In theory, this will reveal if that retailer is charging way too much. It's an option that E-tailers love; they see themselves making lots of sales off of greedy physical stores, especially because the sites typically have lower overhead expenses and, as a result, can sometimes charge a lot less.
But that's the opposite of what seems to be happening. The mobile barcode scan (the iPhone's RedLaser app is one of the better options) is apparently helping in-store sales, to the extent that it's having any effect at all. Consumers simply find the scans comforting, which makes them more likely to buy the item in-store because the online prices are not usually that much less than the in-store price.
Given that the consumer is already standing in that Target holding the desired item, there needs to be a rather substantial price differential to justify leaving the store and waiting for snailmail to deliver the item days from now.
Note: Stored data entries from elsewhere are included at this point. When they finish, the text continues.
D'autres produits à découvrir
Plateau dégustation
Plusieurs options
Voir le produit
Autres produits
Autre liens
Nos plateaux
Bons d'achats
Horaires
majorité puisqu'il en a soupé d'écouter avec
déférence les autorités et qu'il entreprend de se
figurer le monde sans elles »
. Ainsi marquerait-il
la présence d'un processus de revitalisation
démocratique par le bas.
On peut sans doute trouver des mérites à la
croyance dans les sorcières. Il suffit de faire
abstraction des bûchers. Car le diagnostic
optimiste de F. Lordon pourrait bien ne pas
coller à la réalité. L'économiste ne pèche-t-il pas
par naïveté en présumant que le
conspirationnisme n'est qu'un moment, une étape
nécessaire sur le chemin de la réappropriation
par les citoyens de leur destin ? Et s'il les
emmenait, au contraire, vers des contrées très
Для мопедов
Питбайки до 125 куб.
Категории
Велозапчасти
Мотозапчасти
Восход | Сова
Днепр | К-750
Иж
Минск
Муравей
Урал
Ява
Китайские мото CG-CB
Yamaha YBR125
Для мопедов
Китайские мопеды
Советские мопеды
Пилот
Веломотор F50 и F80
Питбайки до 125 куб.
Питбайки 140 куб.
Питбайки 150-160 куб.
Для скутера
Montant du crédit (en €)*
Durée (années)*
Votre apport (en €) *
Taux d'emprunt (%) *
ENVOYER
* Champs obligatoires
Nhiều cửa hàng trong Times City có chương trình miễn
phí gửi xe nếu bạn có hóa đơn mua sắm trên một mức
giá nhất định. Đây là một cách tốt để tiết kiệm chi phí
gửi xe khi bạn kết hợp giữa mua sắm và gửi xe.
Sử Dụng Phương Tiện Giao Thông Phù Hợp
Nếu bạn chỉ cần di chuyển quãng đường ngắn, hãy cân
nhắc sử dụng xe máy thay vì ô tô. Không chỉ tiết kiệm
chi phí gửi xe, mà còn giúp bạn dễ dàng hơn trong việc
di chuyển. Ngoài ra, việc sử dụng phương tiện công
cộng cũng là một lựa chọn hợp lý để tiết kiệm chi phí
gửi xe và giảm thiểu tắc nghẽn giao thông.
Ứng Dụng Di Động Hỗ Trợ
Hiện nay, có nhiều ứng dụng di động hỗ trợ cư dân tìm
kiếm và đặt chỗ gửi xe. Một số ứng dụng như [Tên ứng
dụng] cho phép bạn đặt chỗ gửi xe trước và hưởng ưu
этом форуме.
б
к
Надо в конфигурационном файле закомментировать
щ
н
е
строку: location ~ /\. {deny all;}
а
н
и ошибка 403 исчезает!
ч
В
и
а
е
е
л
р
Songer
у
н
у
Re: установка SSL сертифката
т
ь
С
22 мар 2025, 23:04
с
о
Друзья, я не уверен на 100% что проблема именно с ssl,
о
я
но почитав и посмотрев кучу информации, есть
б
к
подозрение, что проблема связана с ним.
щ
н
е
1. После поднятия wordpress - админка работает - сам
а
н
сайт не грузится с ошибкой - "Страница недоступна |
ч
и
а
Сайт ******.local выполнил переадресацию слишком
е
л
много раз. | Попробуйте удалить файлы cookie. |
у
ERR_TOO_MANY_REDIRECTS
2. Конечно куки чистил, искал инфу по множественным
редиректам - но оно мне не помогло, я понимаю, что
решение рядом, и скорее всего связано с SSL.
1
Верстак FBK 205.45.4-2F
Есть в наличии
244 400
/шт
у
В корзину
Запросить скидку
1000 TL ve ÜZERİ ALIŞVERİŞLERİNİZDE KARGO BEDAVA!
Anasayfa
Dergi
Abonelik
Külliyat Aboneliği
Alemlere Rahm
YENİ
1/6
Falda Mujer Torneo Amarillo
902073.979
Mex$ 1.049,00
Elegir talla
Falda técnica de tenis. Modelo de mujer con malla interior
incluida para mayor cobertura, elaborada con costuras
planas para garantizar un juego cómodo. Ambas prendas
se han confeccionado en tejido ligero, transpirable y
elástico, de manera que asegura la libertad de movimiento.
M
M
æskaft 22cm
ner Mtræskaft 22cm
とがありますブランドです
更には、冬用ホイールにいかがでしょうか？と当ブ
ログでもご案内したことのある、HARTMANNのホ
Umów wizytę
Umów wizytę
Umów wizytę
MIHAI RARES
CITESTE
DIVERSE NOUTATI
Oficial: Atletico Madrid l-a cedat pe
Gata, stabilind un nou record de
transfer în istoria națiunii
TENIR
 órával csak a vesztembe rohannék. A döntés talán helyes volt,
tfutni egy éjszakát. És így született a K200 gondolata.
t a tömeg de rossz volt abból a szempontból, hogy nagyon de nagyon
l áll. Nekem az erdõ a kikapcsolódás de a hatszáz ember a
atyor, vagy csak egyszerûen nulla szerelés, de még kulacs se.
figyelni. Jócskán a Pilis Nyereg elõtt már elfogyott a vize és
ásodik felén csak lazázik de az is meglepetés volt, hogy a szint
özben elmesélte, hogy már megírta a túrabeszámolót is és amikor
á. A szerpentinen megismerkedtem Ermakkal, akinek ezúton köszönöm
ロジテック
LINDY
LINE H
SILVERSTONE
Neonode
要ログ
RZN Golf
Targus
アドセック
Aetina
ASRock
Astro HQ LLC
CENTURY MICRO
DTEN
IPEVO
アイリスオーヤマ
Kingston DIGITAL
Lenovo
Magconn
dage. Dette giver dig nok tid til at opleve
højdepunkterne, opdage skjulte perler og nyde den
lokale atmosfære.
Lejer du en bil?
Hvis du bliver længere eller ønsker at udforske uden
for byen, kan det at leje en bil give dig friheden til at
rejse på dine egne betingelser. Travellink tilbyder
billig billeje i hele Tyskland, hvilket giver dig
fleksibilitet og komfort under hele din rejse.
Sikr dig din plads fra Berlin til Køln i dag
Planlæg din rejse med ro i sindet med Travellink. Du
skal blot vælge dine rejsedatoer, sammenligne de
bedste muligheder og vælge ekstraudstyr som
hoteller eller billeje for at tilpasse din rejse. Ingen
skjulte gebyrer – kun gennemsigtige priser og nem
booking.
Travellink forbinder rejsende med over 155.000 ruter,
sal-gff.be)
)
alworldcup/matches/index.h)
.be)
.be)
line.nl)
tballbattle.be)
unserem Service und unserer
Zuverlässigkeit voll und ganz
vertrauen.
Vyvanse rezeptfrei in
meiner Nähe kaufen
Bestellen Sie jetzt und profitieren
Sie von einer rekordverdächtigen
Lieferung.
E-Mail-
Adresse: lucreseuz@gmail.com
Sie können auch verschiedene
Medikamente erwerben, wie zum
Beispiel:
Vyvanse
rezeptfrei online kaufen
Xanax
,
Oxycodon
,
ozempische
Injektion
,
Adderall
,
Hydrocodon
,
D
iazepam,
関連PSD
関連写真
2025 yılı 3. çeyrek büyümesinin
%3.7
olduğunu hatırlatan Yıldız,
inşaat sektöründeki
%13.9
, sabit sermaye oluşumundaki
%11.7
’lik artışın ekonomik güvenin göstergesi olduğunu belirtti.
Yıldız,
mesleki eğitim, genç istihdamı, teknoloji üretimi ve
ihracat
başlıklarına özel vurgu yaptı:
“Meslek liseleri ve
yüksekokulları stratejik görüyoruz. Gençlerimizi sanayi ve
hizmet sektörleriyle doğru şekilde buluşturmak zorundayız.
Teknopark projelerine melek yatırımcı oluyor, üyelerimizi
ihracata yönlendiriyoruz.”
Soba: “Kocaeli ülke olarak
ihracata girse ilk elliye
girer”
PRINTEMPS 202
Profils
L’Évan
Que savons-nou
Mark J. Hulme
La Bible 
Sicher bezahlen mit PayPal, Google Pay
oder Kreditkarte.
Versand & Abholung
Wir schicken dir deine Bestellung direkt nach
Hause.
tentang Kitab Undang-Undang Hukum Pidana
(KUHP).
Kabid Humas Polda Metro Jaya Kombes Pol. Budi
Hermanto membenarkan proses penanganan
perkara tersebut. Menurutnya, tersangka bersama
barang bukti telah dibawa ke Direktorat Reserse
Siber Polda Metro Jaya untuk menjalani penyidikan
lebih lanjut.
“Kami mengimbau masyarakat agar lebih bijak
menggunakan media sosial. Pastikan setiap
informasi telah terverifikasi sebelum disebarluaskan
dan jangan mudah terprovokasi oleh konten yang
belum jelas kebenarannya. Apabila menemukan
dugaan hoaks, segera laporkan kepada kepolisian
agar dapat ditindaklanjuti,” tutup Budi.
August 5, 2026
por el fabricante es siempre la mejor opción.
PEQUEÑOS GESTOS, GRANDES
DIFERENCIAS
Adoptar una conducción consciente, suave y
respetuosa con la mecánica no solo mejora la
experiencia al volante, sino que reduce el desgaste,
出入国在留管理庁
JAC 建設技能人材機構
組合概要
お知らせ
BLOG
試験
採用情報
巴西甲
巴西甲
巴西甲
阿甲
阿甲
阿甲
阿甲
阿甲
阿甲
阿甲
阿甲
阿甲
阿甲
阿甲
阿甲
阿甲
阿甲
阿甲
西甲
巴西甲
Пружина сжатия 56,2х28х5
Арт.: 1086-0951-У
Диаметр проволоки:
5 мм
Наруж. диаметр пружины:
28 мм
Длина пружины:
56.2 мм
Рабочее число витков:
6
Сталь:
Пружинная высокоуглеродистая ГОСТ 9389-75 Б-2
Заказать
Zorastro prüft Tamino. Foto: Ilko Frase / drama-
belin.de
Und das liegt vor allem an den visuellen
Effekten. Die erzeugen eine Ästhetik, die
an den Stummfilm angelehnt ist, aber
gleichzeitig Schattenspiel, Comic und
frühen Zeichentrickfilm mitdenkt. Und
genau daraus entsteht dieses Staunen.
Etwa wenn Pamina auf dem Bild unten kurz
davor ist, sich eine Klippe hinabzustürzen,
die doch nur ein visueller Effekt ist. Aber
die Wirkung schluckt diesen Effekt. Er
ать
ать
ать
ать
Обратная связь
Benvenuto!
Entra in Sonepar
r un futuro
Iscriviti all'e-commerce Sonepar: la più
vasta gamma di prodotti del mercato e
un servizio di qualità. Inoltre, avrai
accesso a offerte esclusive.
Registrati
In short, the mobile barcode scans are a great idea for brick-and-mortars but are probably a weaker investment for online-only merchants.
The trick for E-Commerce sites is to get those scans to happen outside the store, at some place where an E-Commerce purchase is easier for consumers to make. It could still work wonders for out-of-stock situations, except that there would likely be no barcodes to scan if there's no inventory left. (Sure, the consumer could type the name of the product into a browser, but where's the high-tech fun in that? At least use the voice-recognition power of Google's iPhone app to generate a little geeky self-respect.)
If these barcode apps become popular, we wonder how some chains with price-match guarantees will deal with the situation? Will a BlackBerry screen filled with online pricing that's between 10 percent and 40 percent lower qualify?